*** Begin section ***

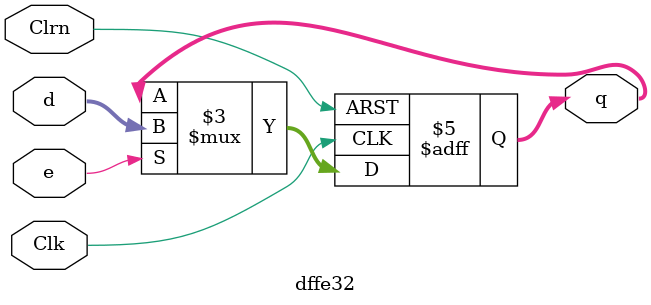
<source format=v>
`timescale 1ns / 1ps
module dffe32(d,Clk,Clrn,e,q);
    input [31:0]d;
    input Clk,Clrn,e;
    output reg [31:0]q;
    always @(posedge Clk or negedge Clrn)    
        if(Clrn == 0)begin
            q <= 0 ;
        end else begin
        if(e)
             q<=d;
        end
endmodule

</source>
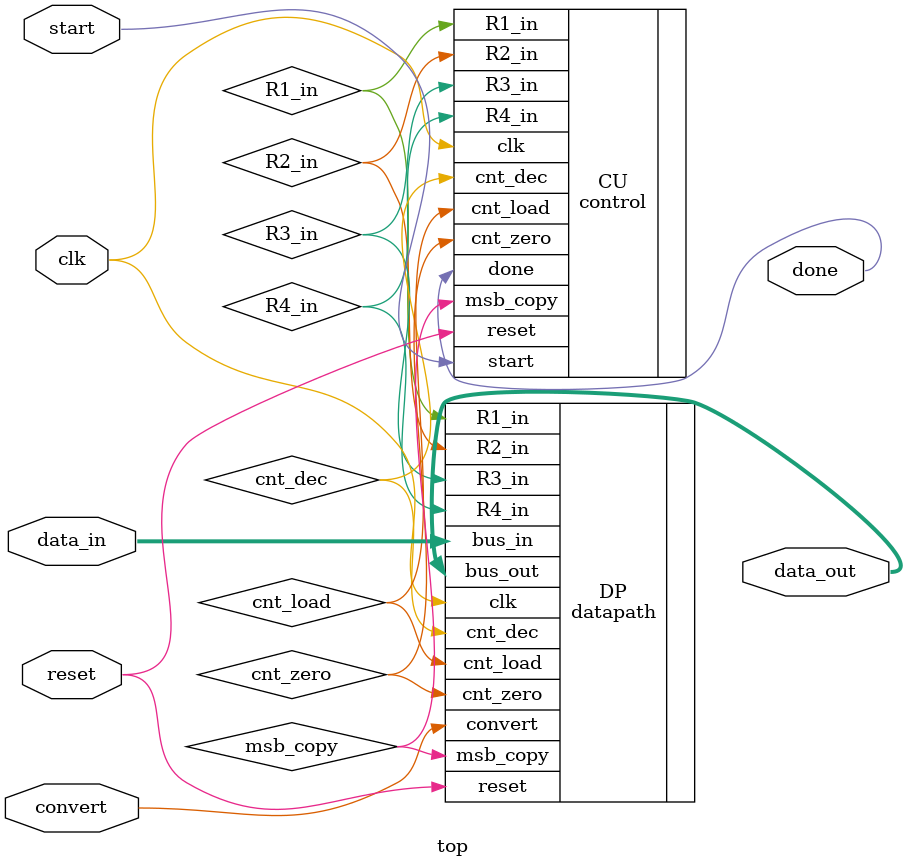
<source format=v>
`timescale 1ns / 1ps
module top(
input wire [7:0]data_in,///
input clk,
input wire reset,start,
input convert,
output [7:0]data_out,
output wire done
    );

//internal wires
 wire R1_in, R2_in, R3_in, R4_in;
wire cnt_load, cnt_dec;
wire msb_copy;
wire cnt_zero;

//CU  
  control CU (
    .clk(clk),
    .reset(reset),
    .start(start),
    .cnt_zero(cnt_zero),
    .R1_in(R1_in),
    .R2_in(R2_in),
    .R3_in(R3_in),
    .R4_in(R4_in),
    .cnt_load(cnt_load),
    .cnt_dec(cnt_dec),
    .msb_copy(msb_copy),
    .done(done)
);


//datapath
datapath DP (
    .clk(clk),
    .reset(reset),
    .cnt_load(cnt_load),
    .cnt_dec(cnt_dec),
    .msb_copy(msb_copy),
    .convert(convert),
    .R1_in(R1_in),
    .R2_in(R2_in),
    .R3_in(R3_in),
    .R4_in(R4_in),
    .bus_in(data_in),
    .bus_out(data_out),
    .cnt_zero(cnt_zero)
);
endmodule

</source>
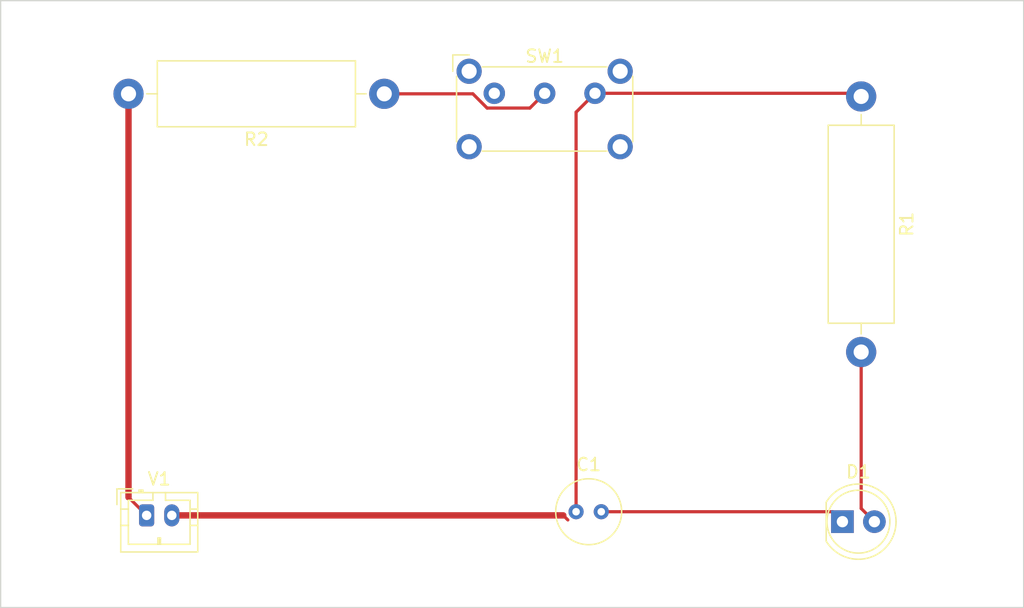
<source format=kicad_pcb>
(kicad_pcb (version 20211014) (generator pcbnew)

  (general
    (thickness 1.6)
  )

  (paper "A4")
  (layers
    (0 "F.Cu" signal)
    (31 "B.Cu" signal)
    (32 "B.Adhes" user "B.Adhesive")
    (33 "F.Adhes" user "F.Adhesive")
    (34 "B.Paste" user)
    (35 "F.Paste" user)
    (36 "B.SilkS" user "B.Silkscreen")
    (37 "F.SilkS" user "F.Silkscreen")
    (38 "B.Mask" user)
    (39 "F.Mask" user)
    (40 "Dwgs.User" user "User.Drawings")
    (41 "Cmts.User" user "User.Comments")
    (42 "Eco1.User" user "User.Eco1")
    (43 "Eco2.User" user "User.Eco2")
    (44 "Edge.Cuts" user)
    (45 "Margin" user)
    (46 "B.CrtYd" user "B.Courtyard")
    (47 "F.CrtYd" user "F.Courtyard")
    (48 "B.Fab" user)
    (49 "F.Fab" user)
    (50 "User.1" user)
    (51 "User.2" user)
    (52 "User.3" user)
    (53 "User.4" user)
    (54 "User.5" user)
    (55 "User.6" user)
    (56 "User.7" user)
    (57 "User.8" user)
    (58 "User.9" user)
  )

  (setup
    (stackup
      (layer "F.SilkS" (type "Top Silk Screen"))
      (layer "F.Paste" (type "Top Solder Paste"))
      (layer "F.Mask" (type "Top Solder Mask") (thickness 0.01))
      (layer "F.Cu" (type "copper") (thickness 0.035))
      (layer "dielectric 1" (type "core") (thickness 1.51) (material "FR4") (epsilon_r 4.5) (loss_tangent 0.02))
      (layer "B.Cu" (type "copper") (thickness 0.035))
      (layer "B.Mask" (type "Bottom Solder Mask") (thickness 0.01))
      (layer "B.Paste" (type "Bottom Solder Paste"))
      (layer "B.SilkS" (type "Bottom Silk Screen"))
      (copper_finish "None")
      (dielectric_constraints no)
    )
    (pad_to_mask_clearance 0)
    (pcbplotparams
      (layerselection 0x00010fc_ffffffff)
      (disableapertmacros false)
      (usegerberextensions false)
      (usegerberattributes true)
      (usegerberadvancedattributes true)
      (creategerberjobfile true)
      (svguseinch false)
      (svgprecision 6)
      (excludeedgelayer true)
      (plotframeref false)
      (viasonmask false)
      (mode 1)
      (useauxorigin false)
      (hpglpennumber 1)
      (hpglpenspeed 20)
      (hpglpendiameter 15.000000)
      (dxfpolygonmode true)
      (dxfimperialunits true)
      (dxfusepcbnewfont true)
      (psnegative false)
      (psa4output false)
      (plotreference true)
      (plotvalue true)
      (plotinvisibletext false)
      (sketchpadsonfab false)
      (subtractmaskfromsilk false)
      (outputformat 1)
      (mirror false)
      (drillshape 1)
      (scaleselection 1)
      (outputdirectory "")
    )
  )

  (net 0 "")
  (net 1 "Net-(C1-Pad1)")
  (net 2 "Net-(C1-Pad2)")
  (net 3 "Net-(D1-Pad2)")
  (net 4 "Net-(R2-Pad1)")
  (net 5 "Net-(R2-Pad2)")
  (net 6 "unconnected-(SW1-Pad1)")

  (footprint "Button_Switch_THT:SW_E-Switch_EG1224_SPDT_Angled" (layer "F.Cu") (at 138.2825 65.7875))

  (footprint "LED_THT:LED_D5.0mm" (layer "F.Cu") (at 165.939968 99.850056))

  (footprint "Connector_JST:JST_PH_B2B-PH-K_1x02_P2.00mm_Vertical" (layer "F.Cu") (at 110.66 99.35))

  (footprint "Capacitor_THT:C_Radial_D5.0mm_H5.0mm_P2.00mm" (layer "F.Cu") (at 144.78 99.06))

  (footprint "Resistor_THT:R_Axial_DIN0516_L15.5mm_D5.0mm_P20.32mm_Horizontal" (layer "F.Cu") (at 167.43 66.04 -90))

  (footprint "Resistor_THT:R_Axial_DIN0516_L15.5mm_D5.0mm_P20.32mm_Horizontal" (layer "F.Cu") (at 129.54 65.83 180))

  (gr_rect (start 180.34 106.68) (end 99.06 58.42) (layer "Edge.Cuts") (width 0.1) (fill none) (tstamp 6a3bcf58-0eb4-4b6c-877b-e439000dc236))

  (segment (start 146.2825 65.7875) (end 167.1775 65.7875) (width 0.254) (layer "F.Cu") (net 1) (tstamp 339c4762-7aeb-4964-a206-15375dfb778f))
  (segment (start 167.1775 65.7875) (end 167.43 66.04) (width 0.25) (layer "F.Cu") (net 1) (tstamp 4835a318-0520-4596-b399-a1dce95632c6))
  (segment (start 144.78 67.29) (end 146.2825 65.7875) (width 0.254) (layer "F.Cu") (net 1) (tstamp 511c7b2c-2819-42e2-83b7-74d324dd6512))
  (segment (start 144.78 99.06) (end 144.78 67.29) (width 0.254) (layer "F.Cu") (net 1) (tstamp d630373b-104a-44c4-adbe-cd9932ddca99))
  (segment (start 112.66 99.35) (end 143.761852 99.35) (width 0.508) (layer "F.Cu") (net 2) (tstamp 11a88c93-0c1a-41e4-8bbc-9f2c8ef6e384))
  (segment (start 146.78 99.06) (end 165.149912 99.06) (width 0.254) (layer "F.Cu") (net 2) (tstamp 283b0f60-4ecd-4ac6-a3a7-4e7aceae382f))
  (segment (start 165.149912 99.06) (end 165.939968 99.850056) (width 0.25) (layer "F.Cu") (net 2) (tstamp 4d0b0f9f-78af-4c0a-be2b-ab0ec3093819))
  (segment (start 143.761852 99.35) (end 144.125926 99.714074) (width 0.25) (layer "F.Cu") (net 2) (tstamp e07c447c-9462-4dce-a754-120d6937071b))
  (segment (start 167.43 98.800088) (end 168.479968 99.850056) (width 0.25) (layer "F.Cu") (net 3) (tstamp 5eb30b16-c5a8-4d60-a5ca-03b6a8d02881))
  (segment (start 167.43 86.36) (end 167.43 98.800088) (width 0.254) (layer "F.Cu") (net 3) (tstamp b559fffd-25cd-48c3-87c8-945057f7272b))
  (segment (start 141.1075 66.9625) (end 142.2825 65.7875) (width 0.254) (layer "F.Cu") (net 4) (tstamp 1d74ebfe-0e38-4d9f-88a1-9c0bf9e90acb))
  (segment (start 137.710799 66.9625) (end 141.1075 66.9625) (width 0.254) (layer "F.Cu") (net 4) (tstamp 4b12409d-68c8-4593-a29a-c1a8ac828b8f))
  (segment (start 136.578299 65.83) (end 137.710799 66.9625) (width 0.254) (layer "F.Cu") (net 4) (tstamp 711aa95c-0102-486d-b084-e7872e94ff03))
  (segment (start 129.54 65.83) (end 136.578299 65.83) (width 0.254) (layer "F.Cu") (net 4) (tstamp c269af5c-d2ec-4019-9c14-db623d8e270c))
  (segment (start 109.22 97.91) (end 110.66 99.35) (width 0.25) (layer "F.Cu") (net 5) (tstamp 64ff2cad-bbad-4438-ab0a-268461034f28))
  (segment (start 109.22 65.83) (end 109.22 97.91) (width 0.508) (layer "F.Cu") (net 5) (tstamp dd048db6-2112-4504-acac-e79097a20bf4))

)

</source>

*** End section ***

### Exercise instructions
Please count the lines above that hold the string "false" and reply with the number alone.

### Problem solution
12